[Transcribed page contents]
>>

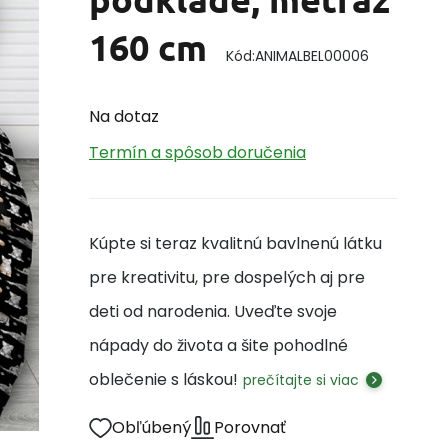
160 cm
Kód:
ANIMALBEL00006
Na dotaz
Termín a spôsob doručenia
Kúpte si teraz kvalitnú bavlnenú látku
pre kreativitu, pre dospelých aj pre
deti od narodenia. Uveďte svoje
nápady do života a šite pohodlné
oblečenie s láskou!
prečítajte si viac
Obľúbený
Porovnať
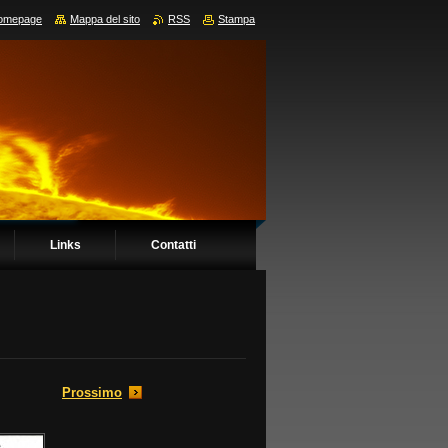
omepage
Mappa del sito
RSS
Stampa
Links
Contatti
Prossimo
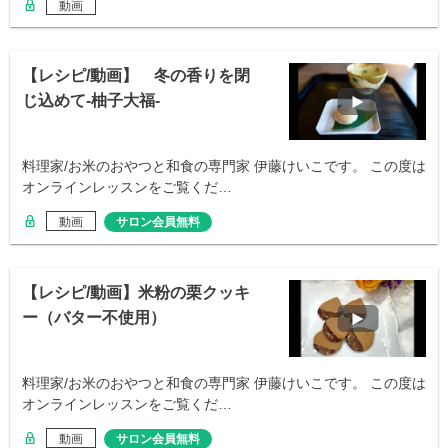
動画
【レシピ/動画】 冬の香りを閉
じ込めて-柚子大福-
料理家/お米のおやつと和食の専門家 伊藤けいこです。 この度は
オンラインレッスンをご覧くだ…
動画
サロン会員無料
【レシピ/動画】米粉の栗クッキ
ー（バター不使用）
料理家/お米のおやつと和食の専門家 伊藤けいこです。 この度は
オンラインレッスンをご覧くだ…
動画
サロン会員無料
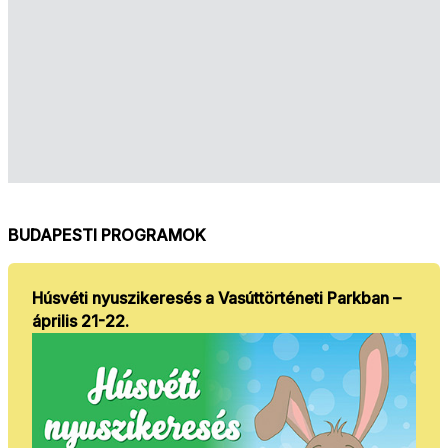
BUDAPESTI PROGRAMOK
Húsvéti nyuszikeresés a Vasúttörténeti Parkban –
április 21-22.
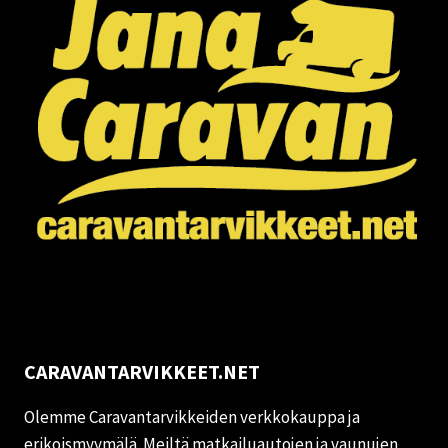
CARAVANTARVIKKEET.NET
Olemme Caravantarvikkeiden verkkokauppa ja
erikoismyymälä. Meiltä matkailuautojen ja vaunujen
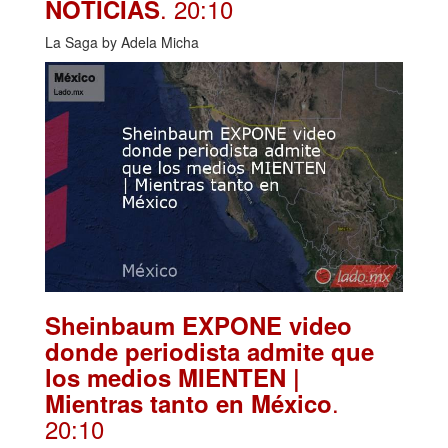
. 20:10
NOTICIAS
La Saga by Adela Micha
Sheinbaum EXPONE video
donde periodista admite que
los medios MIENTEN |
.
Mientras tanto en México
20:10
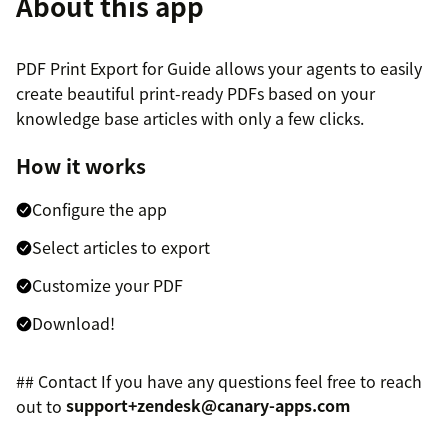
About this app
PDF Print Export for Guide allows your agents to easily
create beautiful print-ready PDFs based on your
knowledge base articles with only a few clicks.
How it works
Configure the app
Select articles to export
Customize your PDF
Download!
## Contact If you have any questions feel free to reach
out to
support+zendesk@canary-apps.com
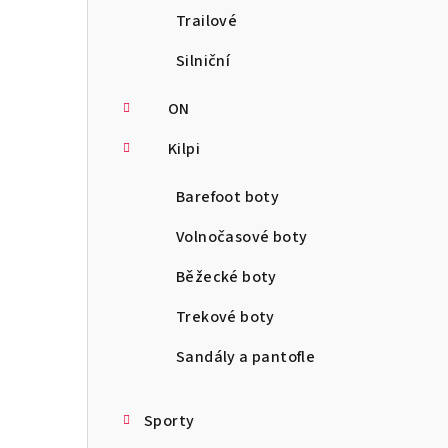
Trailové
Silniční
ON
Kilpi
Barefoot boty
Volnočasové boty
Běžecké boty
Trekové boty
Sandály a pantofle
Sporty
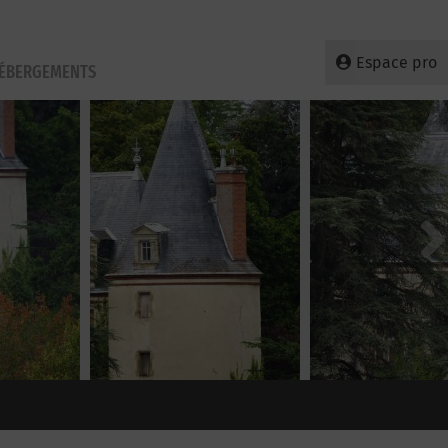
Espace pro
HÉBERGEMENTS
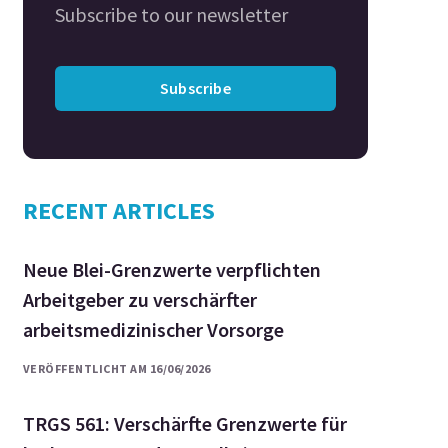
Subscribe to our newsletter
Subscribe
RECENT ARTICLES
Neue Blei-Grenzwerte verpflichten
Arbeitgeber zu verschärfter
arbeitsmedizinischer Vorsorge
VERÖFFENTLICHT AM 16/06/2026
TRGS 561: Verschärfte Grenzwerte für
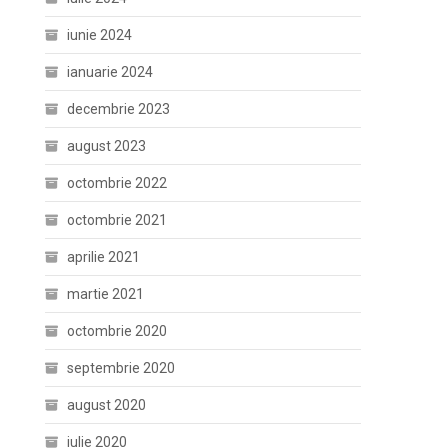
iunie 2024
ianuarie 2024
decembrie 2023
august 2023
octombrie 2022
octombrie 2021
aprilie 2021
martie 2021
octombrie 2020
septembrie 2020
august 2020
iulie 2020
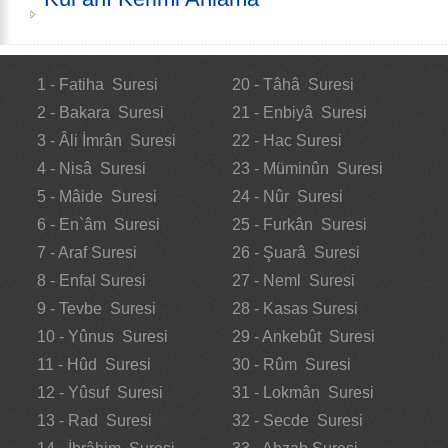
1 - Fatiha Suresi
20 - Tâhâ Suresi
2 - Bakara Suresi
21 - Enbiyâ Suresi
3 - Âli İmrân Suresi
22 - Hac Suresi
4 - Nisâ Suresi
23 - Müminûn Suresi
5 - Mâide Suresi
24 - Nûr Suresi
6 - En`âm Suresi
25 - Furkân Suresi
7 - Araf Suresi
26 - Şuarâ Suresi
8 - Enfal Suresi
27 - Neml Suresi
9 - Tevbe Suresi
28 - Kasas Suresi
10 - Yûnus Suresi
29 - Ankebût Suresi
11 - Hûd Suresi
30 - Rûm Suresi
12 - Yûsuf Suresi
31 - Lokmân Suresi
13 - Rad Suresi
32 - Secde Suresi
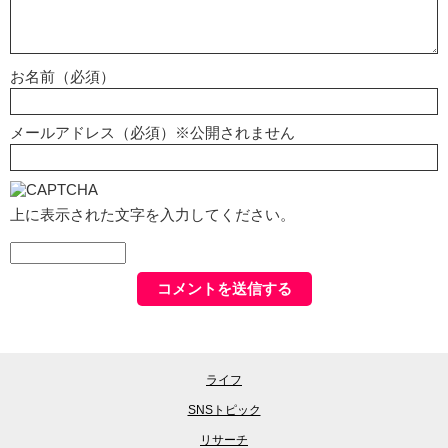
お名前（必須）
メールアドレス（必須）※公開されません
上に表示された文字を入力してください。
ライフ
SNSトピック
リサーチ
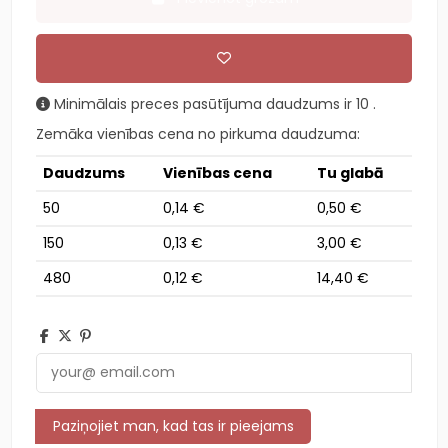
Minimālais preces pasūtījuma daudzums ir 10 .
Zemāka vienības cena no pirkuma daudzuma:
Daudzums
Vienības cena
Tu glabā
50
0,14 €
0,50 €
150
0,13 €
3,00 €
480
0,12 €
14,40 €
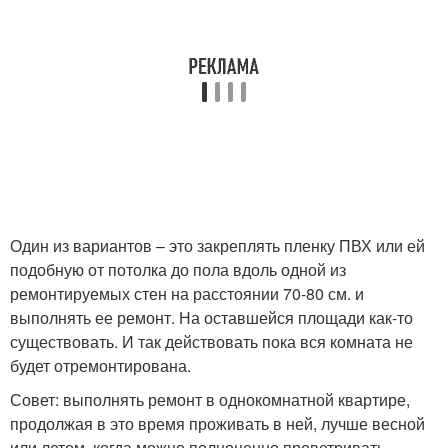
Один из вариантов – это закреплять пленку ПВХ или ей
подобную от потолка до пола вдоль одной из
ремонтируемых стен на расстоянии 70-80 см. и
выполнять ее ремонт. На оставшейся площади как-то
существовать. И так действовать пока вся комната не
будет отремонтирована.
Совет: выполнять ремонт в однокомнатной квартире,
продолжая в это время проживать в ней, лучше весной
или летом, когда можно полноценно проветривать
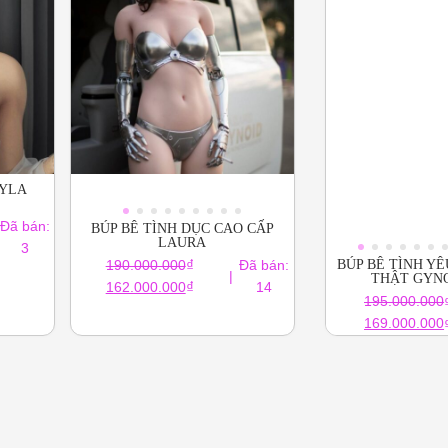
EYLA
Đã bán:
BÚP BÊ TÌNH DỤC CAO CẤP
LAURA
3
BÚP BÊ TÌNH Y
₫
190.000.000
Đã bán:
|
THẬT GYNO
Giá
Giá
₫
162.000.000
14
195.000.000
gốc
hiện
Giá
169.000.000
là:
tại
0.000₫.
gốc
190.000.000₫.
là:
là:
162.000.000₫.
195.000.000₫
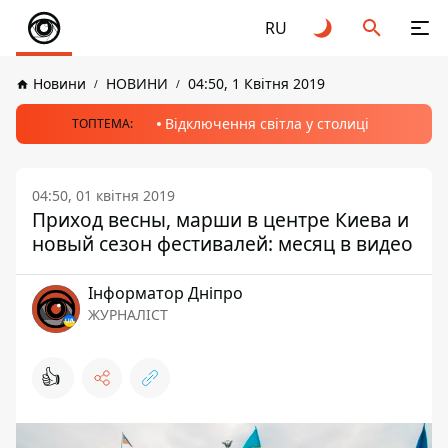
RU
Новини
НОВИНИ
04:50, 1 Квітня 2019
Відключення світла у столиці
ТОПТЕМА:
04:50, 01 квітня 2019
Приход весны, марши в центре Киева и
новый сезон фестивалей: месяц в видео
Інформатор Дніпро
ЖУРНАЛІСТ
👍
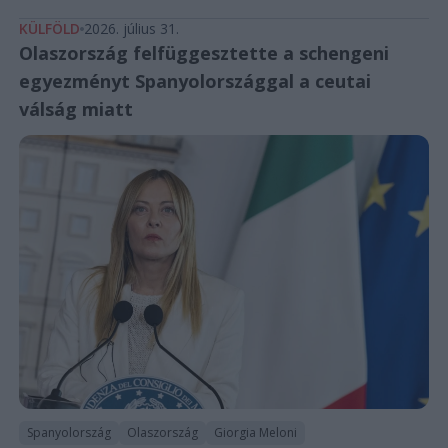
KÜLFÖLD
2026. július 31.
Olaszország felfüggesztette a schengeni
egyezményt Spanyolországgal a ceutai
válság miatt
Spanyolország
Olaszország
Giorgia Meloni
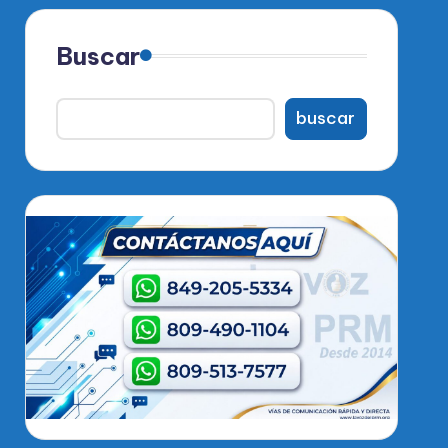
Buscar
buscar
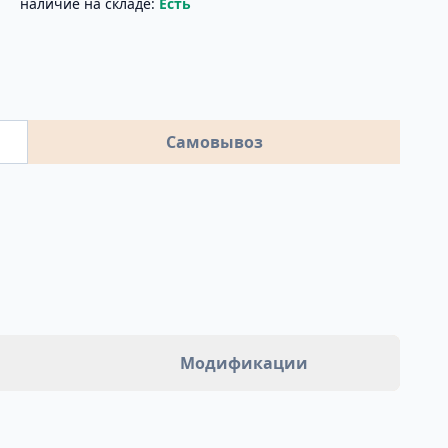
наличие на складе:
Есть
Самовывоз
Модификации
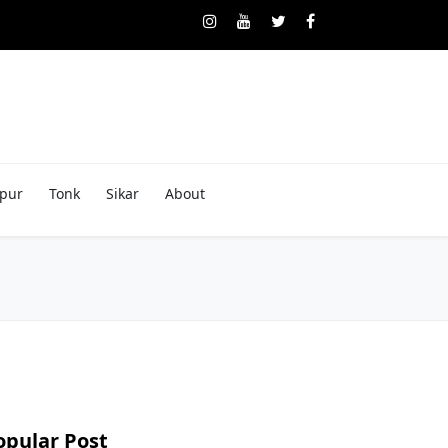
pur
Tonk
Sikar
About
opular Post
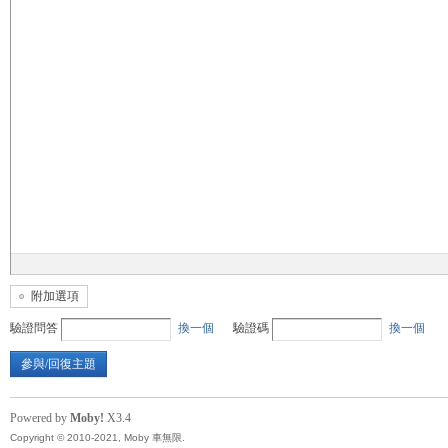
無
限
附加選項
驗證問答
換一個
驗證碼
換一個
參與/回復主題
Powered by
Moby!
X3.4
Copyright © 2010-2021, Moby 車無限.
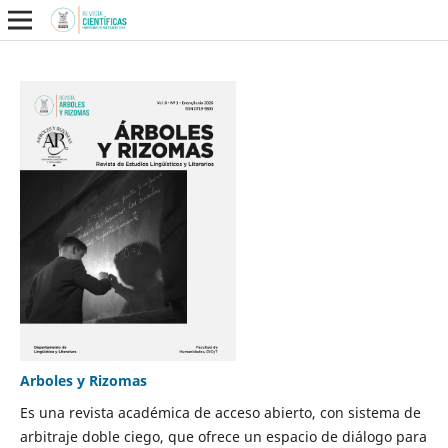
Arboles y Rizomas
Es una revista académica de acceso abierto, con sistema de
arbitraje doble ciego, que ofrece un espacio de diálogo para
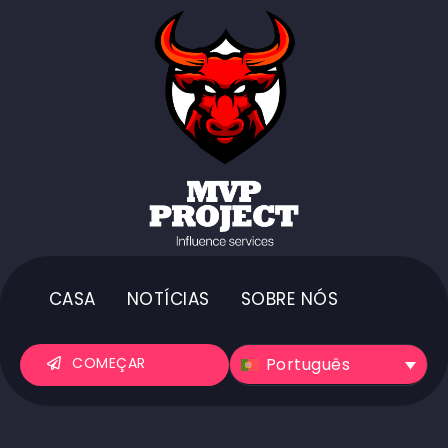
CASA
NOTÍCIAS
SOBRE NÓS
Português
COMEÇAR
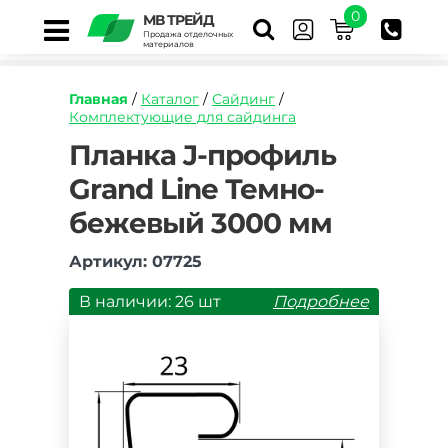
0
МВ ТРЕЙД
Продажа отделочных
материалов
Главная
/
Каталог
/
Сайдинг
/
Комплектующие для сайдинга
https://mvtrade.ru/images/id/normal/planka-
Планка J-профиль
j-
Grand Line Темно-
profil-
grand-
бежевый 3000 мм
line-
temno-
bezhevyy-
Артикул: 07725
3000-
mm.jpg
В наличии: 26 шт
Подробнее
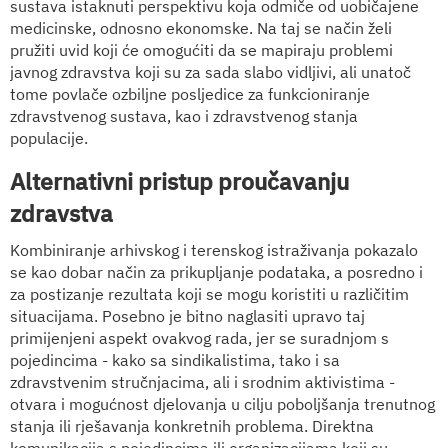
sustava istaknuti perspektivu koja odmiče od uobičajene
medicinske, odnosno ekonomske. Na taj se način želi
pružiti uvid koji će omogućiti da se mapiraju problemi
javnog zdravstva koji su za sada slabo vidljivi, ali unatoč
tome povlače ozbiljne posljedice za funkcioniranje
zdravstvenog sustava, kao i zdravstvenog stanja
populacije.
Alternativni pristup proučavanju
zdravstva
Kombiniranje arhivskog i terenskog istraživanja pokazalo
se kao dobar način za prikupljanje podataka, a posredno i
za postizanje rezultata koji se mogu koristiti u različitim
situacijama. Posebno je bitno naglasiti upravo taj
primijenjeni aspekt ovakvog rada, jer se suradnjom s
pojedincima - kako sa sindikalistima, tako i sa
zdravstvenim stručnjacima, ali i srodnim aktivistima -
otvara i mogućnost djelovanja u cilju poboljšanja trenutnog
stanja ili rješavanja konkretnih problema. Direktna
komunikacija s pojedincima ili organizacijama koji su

<<

Reproduce all lines above exactly. Leave the images out.

• [Written reply]:
160 cm
Kód:
ANIMALBEL00006
Na dotaz
Termín a spôsob doručenia
Kúpte si teraz kvalitnú bavlnenú látku
pre kreativitu, pre dospelých aj pre
deti od narodenia. Uveďte svoje
nápady do života a šite pohodlné
oblečenie s láskou!
prečítajte si viac
Obľúbený
Porovnať
omepage
Mappa del sito
RSS
Stampa
Links
Contatti
Prossimo
動画
【レシピ/動画】 冬の香りを閉
じ込めて-柚子大福-
料理家/お米のおやつと和食の専門家 伊藤けいこです。 この度は
オンラインレッスンをご覧くだ…
動画
サロン会員無料
【レシピ/動画】米粉の栗クッキ
ー（バター不使用）
料理家/お米のおやつと和食の専門家 伊藤けいこです。 この度は
オンラインレッスンをご覧くだ…
動画
サロン会員無料
BUDAPESTI PROGRAMOK
Húsvéti nyuszikeresés a Vasúttörténeti Parkban –
április 21-22.
CARAVANTARVIKKEET.NET
Olemme Caravantarvikkeiden verkkokauppa ja
erikoismyymälä. Meiltä matkailuautojen ja vaunujen
. 20:10
NOTICIAS
La Saga by Adela Micha
Sheinbaum EXPONE video
donde periodista admite que
los medios MIENTEN |
.
Mientras tanto en México
20:10
About this app
PDF Print Export for Guide allows your agents to easily
create beautiful print-ready PDFs based on your
knowledge base articles with only a few clicks.
How it works
Configure the app
Select articles to export
Customize your PDF
Download!
## Contact If you have any questions feel free to reach
out to
support+zendesk@canary-apps.com
Trailové
Silniční
ON
Kilpi
Barefoot boty
Volnočasové boty
Běžecké boty
Trekové boty
Sandály a pantofle
Sporty
Espace pro
HÉBERGEMENTS
Subscribe to our newsletter
Subscribe
RECENT ARTICLES
Neue Blei-Grenzwerte verpflichten
Arbeitgeber zu verschärfter
arbeitsmedizinischer Vorsorge
VERÖFFENTLICHT AM 16/06/2026
TRGS 561: Verschärfte Grenzwerte für
iunie 2024
ianuarie 2024
decembrie 2023
august 2023
octombrie 2022
octombrie 2021
aprilie 2021
martie 2021
octombrie 2020
septembrie 2020
august 2020
iulie 2020
1 - Fatiha Suresi
20 - Tâhâ Suresi
2 - Bakara Suresi
21 - Enbiyâ Suresi
3 - Âli İmrân Suresi
22 - Hac Suresi
4 - Nisâ Suresi
23 - Müminûn Suresi
5 - Mâide Suresi
24 - Nûr Suresi
6 - En`âm Suresi
25 - Furkân Suresi
7 - Araf Suresi
26 - Şuarâ Suresi
8 - Enfal Suresi
27 - Neml Suresi
9 - Tevbe Suresi
28 - Kasas Suresi
10 - Yûnus Suresi
29 - Ankebût Suresi
11 - Hûd Suresi
30 - Rûm Suresi
12 - Yûsuf Suresi
31 - Lokmân Suresi
13 - Rad Suresi
32 - Secde Suresi
お名前（必須）
メールアドレス（必須）※公開されません
上に表示された文字を入力してください。
ライフ
SNSトピック
リサーチ
Minimālais preces pasūtījuma daudzums ir 10 .
Zemāka vienības cena no pirkuma daudzuma:
Daudzums
Vienības cena
Tu glabā
50
0,14 €
0,50 €
150
0,13 €
3,00 €
480
0,12 €
14,40 €
Один из вариантов – это закреплять пленку ПВХ или ей
подобную от потолка до пола вдоль одной из
ремонтируемых стен на расстоянии 70-80 см. и
выполнять ее ремонт. На оставшейся площади как-то
существовать. И так действовать пока вся комната не
будет отремонтирована.
Совет: выполнять ремонт в однокомнатной квартире,
продолжая в это время проживать в ней, лучше весной
или летом, когда можно полноценно проветривать
EYLA
Đã bán:
BÚP BÊ TÌNH DỤC CAO CẤP
LAURA
3
BÚP BÊ TÌNH Y
₫
190.000.000
Đã bán:
|
THẬT GYNO
Giá
Giá
₫
162.000.000
14
195.000.000
gốc
hiện
Giá
169.000.000
là:
tại
0.000₫.
gốc
190.000.000₫.
là:
là:
162.000.000₫.
195.000.000₫
RU
Новини
НОВИНИ
04:50, 1 Квітня 2019
Відключення світла у столиці
ТОПТЕМА:
04:50, 01 квітня 2019
Приход весны, марши в центре Киева и
новый сезон фестивалей: месяц в видео
Інформатор Дніпро
ЖУРНАЛІСТ
👍
KÜLFÖLD
2026. július 31.
Olaszország felfüggesztette a schengeni
egyezményt Spanyolországgal a ceutai
válság miatt
Spanyolország
Olaszország
Giorgia Meloni
Buscar
buscar
наличие на складе:
Есть
Самовывоз
Модификации
pur
Tonk
Sikar
About
opular Post
無
限
附加選項
驗證問答
換一個
驗證碼
換一個
參與/回復主題
Powered by
Moby!
X3.4
Copyright © 2010-2021, Moby 車無限.
Arboles y Rizomas
Es una revista académica de acceso abierto, con sistema de
arbitraje doble ciego, que ofrece un espacio de diálogo para
CASA
NOTÍCIAS
SOBRE NÓS
Português
COMEÇAR
0
МВ ТРЕЙД
Продажа отделочных
материалов
Главная
/
Каталог
/
Сайдинг
/
Комплектующие для сайдинга
https://mvtrade.ru/images/id/normal/planka-
Планка J-профиль
j-
Grand Line Темно-
profil-
grand-
бежевый 3000 мм
line-
temno-
bezhevyy-
Артикул: 07725
3000-
mm.jpg
В наличии: 26 шт
Подробнее
sustava istaknuti perspektivu koja odmiče od uobičajene
medicinske, odnosno ekonomske. Na taj se način želi
pružiti uvid koji će omogućiti da se mapiraju problemi
javnog zdravstva koji su za sada slabo vidljivi, ali unatoč
tome povlače ozbiljne posljedice za funkcioniranje
zdravstvenog sustava, kao i zdravstvenog stanja
populacije.
Alternativni pristup proučavanju
zdravstva
Kombiniranje arhivskog i terenskog istraživanja pokazalo
se kao dobar način za prikupljanje podataka, a posredno i
za postizanje rezultata koji se mogu koristiti u različitim
situacijama. Posebno je bitno naglasiti upravo taj
primijenjeni aspekt ovakvog rada, jer se suradnjom s
pojedincima - kako sa sindikalistima, tako i sa
zdravstvenim stručnjacima, ali i srodnim aktivistima -
otvara i mogućnost djelovanja u cilju poboljšanja trenutnog
stanja ili rješavanja konkretnih problema. Direktna
komunikacija s pojedincima ili organizacijama koji su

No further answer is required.